If you've read this far and you "get it", then great!  No need to go any further!
In each section I'll just be sharing some anecdotes, examples, and free association for each topic that builds upon the previous.

Rumblings on Distributed Systems


RoDS is about scalability, load balancing, and fault tolerance

But first a disclaimer: I am by no means an acknowledged expert in the field of reliability engineering.  This is merely a topic I've spent a fair amount of time reading, thinking, and practicing with, so hopefully someone might benefit from some random insight.

What are distributed systems?

Before coming to work for Boeing, I rode the crest of the 1990's tech wave at Ocean City, working at a supercomputing cluster start-up. We designed high-availability, fault-tolerant, scalable computing systems with a rather unique recursive network topology. They would often compare their reliability goals with the legendary reputation of Boeing aircraft, where double and triple redundancy would allow the plane to keep flying after multiple equipment failures. So I was kind of surprised when I did start working for Boeing, and did not find that philosophy pervasive in a lot of the work we were doing.

At the supercomputing company we would perform this demonstration where we'd start the cluster on an intensive task such as parallel raуtracing. As the nodes were working, we'd walk up to the machine and pull out various components -- network cables, power supplies, entire computing blades -- and show how the system would keep on running. The process would continue rendering - maybe show a hiccup a bit but go back and fill in the missing data.

A lot of my understanding and perhaps obsession with distributed systems was shaped by studying and designing for these types of computing components: RAID arrays, redundant power supplies, load balancing, etc.

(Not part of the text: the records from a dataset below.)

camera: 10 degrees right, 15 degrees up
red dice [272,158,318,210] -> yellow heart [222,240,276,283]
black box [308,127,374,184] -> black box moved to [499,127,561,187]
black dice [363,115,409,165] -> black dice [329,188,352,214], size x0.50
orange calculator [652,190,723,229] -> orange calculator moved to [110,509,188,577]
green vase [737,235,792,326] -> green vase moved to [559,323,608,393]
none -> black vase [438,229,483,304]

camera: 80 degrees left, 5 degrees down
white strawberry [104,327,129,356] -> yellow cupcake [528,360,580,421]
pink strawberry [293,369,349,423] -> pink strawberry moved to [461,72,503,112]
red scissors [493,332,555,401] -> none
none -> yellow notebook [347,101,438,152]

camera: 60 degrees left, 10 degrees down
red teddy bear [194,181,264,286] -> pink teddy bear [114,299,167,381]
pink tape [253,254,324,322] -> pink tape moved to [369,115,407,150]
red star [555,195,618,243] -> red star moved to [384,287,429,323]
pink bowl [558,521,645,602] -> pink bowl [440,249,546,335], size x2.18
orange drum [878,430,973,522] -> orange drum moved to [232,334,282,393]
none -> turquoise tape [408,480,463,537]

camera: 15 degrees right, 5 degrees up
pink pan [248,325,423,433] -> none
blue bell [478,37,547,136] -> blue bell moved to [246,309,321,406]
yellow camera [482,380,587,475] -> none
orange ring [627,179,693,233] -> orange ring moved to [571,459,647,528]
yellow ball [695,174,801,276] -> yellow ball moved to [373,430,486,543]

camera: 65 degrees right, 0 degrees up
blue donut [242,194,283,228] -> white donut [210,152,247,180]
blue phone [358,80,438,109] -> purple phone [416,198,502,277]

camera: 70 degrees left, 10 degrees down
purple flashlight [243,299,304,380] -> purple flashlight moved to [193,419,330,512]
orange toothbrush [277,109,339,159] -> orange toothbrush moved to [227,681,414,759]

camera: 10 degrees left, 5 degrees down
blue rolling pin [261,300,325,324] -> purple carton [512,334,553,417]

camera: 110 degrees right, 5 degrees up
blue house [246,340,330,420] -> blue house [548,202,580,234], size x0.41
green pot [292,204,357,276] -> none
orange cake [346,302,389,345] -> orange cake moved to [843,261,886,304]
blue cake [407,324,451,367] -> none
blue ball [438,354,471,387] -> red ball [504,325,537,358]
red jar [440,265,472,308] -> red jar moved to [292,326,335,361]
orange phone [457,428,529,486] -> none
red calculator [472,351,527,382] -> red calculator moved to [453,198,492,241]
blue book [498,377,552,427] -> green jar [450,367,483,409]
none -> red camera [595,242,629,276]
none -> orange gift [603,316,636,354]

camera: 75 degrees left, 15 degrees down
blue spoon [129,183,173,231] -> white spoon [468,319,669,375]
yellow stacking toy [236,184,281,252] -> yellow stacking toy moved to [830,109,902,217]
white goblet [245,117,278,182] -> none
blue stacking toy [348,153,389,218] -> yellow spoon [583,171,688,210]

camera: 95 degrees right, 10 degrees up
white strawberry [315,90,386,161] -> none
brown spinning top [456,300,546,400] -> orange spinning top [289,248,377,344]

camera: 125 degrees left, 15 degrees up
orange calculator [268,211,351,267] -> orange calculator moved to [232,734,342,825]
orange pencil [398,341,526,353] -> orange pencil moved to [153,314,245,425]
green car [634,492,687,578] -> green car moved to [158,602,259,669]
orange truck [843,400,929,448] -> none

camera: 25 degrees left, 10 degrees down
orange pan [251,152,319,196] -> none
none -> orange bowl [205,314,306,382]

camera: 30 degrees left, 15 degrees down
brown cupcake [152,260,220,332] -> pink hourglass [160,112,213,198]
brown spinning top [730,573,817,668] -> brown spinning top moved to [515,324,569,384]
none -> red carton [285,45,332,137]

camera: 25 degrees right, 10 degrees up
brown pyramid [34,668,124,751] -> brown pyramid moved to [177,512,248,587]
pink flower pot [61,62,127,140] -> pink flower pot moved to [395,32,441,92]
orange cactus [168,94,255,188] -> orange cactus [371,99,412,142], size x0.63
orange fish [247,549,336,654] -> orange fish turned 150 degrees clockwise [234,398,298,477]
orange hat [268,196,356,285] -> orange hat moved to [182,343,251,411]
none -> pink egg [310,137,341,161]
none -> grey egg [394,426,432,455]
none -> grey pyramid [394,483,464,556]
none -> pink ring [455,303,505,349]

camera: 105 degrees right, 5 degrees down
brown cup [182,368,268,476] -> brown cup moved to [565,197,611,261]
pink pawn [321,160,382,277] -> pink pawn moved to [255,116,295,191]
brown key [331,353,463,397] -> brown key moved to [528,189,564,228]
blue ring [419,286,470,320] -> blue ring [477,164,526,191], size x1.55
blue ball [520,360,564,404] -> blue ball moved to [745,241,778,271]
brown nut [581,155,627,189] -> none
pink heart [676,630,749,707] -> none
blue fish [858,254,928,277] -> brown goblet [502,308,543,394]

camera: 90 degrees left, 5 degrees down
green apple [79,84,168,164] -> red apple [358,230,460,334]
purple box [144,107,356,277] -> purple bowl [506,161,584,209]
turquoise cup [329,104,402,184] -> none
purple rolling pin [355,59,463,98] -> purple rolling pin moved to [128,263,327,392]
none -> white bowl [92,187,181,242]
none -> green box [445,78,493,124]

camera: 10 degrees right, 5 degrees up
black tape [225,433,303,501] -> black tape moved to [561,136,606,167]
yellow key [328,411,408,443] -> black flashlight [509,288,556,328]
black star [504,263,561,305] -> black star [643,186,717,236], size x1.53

However, a lot of these patterns and considerations can be applied to many other fields, including products, systems, and people.

When most people make mention of Distributed Operations (and yes, that was the actual name of my workgroup), they generally mean it in the geographical sense, in that the network allows to decouple people, tools, and resources from particular locations. Let's spend some time musing over some of the many other senses of distributed architectures, however.